Problem description: Output every classification line from all the rows below as a numbered list, leaving out blank lines and the pictures.

BEGIN Excerpted records

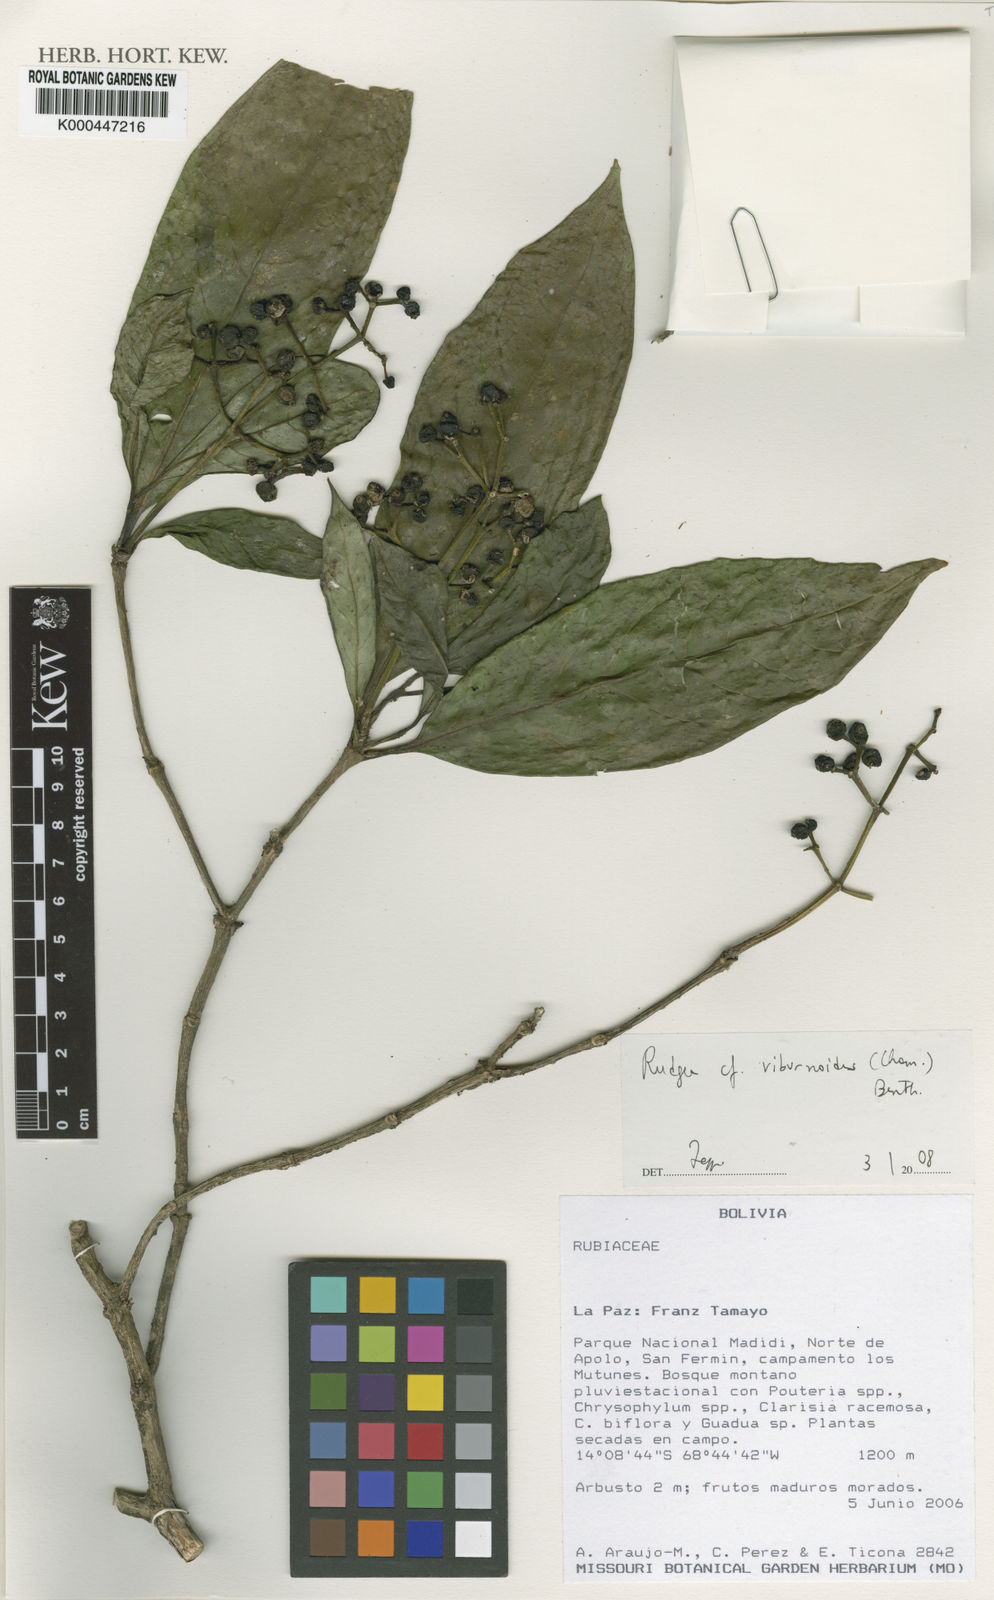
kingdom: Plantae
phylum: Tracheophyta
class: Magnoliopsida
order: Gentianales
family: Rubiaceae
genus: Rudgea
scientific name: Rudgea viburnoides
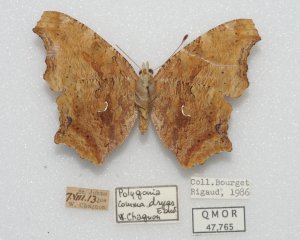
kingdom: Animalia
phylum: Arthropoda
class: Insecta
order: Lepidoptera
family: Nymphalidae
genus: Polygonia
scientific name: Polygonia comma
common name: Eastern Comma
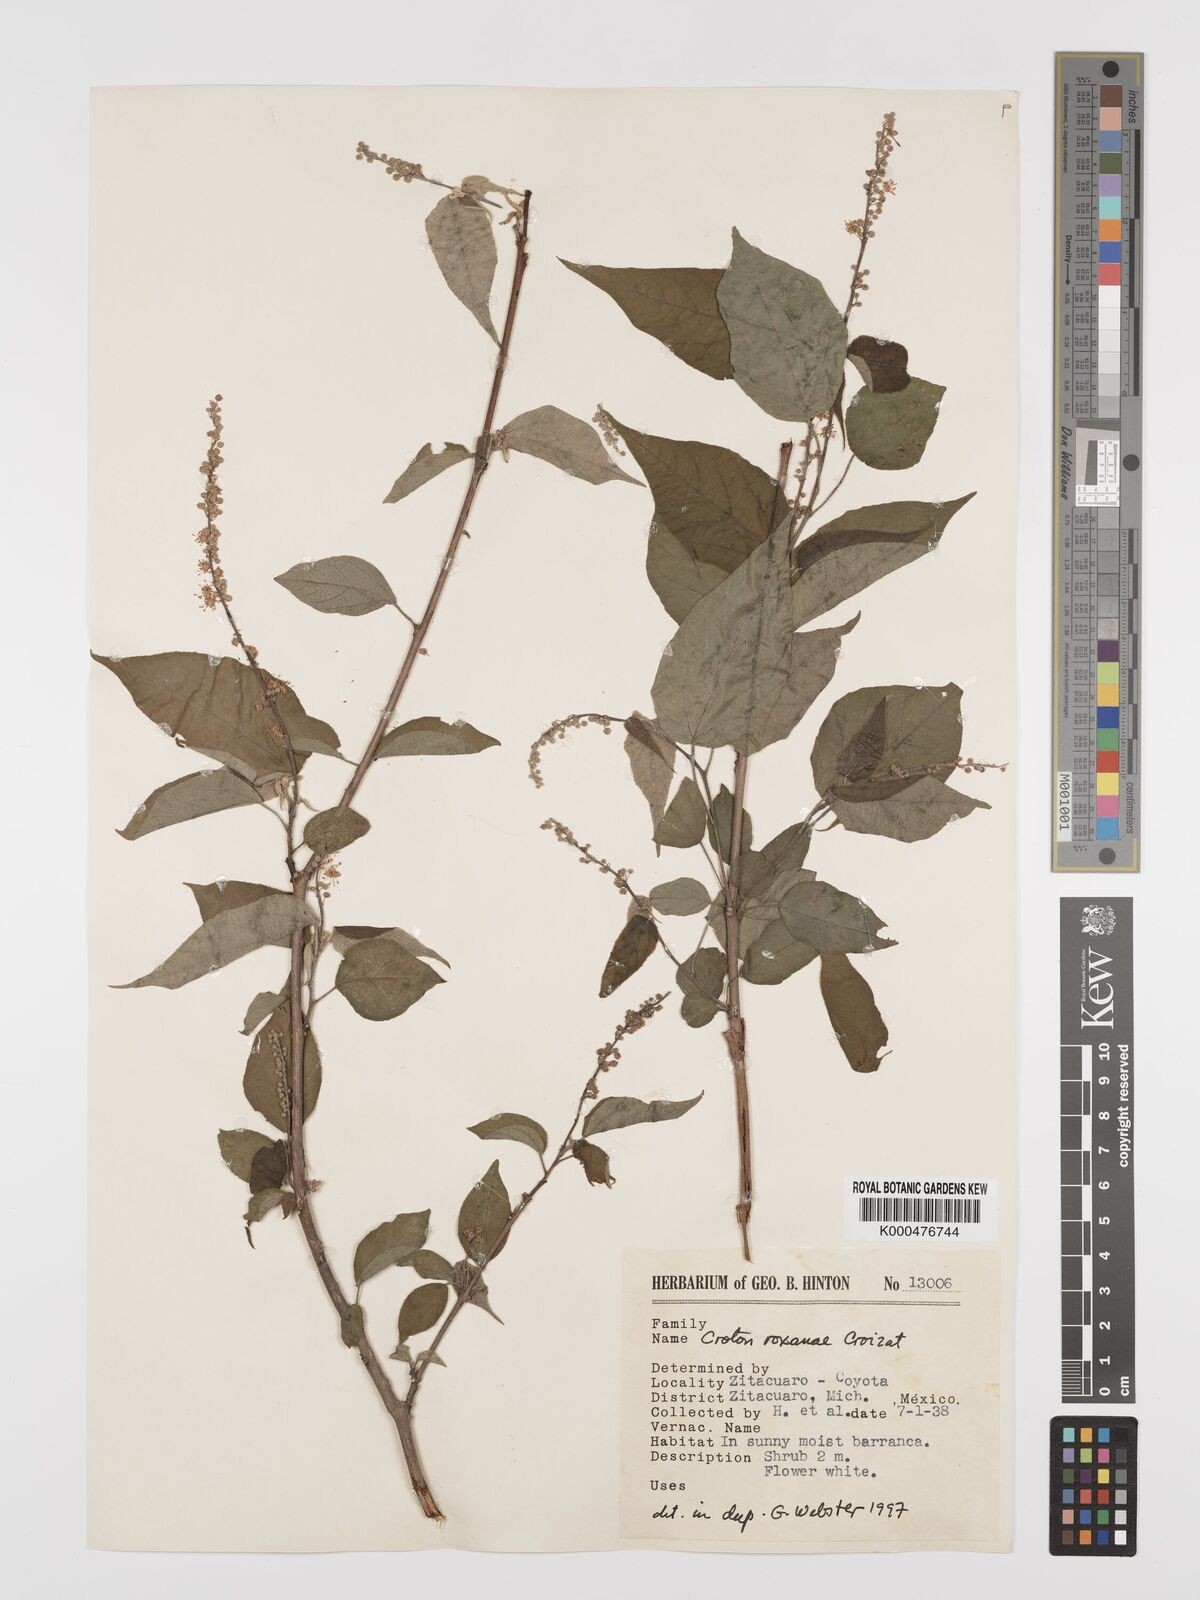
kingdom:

END Excerpted records

Written answer:
1. kingdom: Plantae
2. phylum: Tracheophyta
3. class: Magnoliopsida
4. order: Gentianales
5. family: Rubiaceae
6. genus: Rudgea
7. scientific name: Rudgea viburnoides
8. kingdom: Animalia
9. phylum: Arthropoda
10. class: Insecta
11. order: Lepidoptera
12. family: Nymphalidae
13. genus: Polygonia
14. scientific name: Polygonia comma
15. common name: Eastern Comma
16. kingdom:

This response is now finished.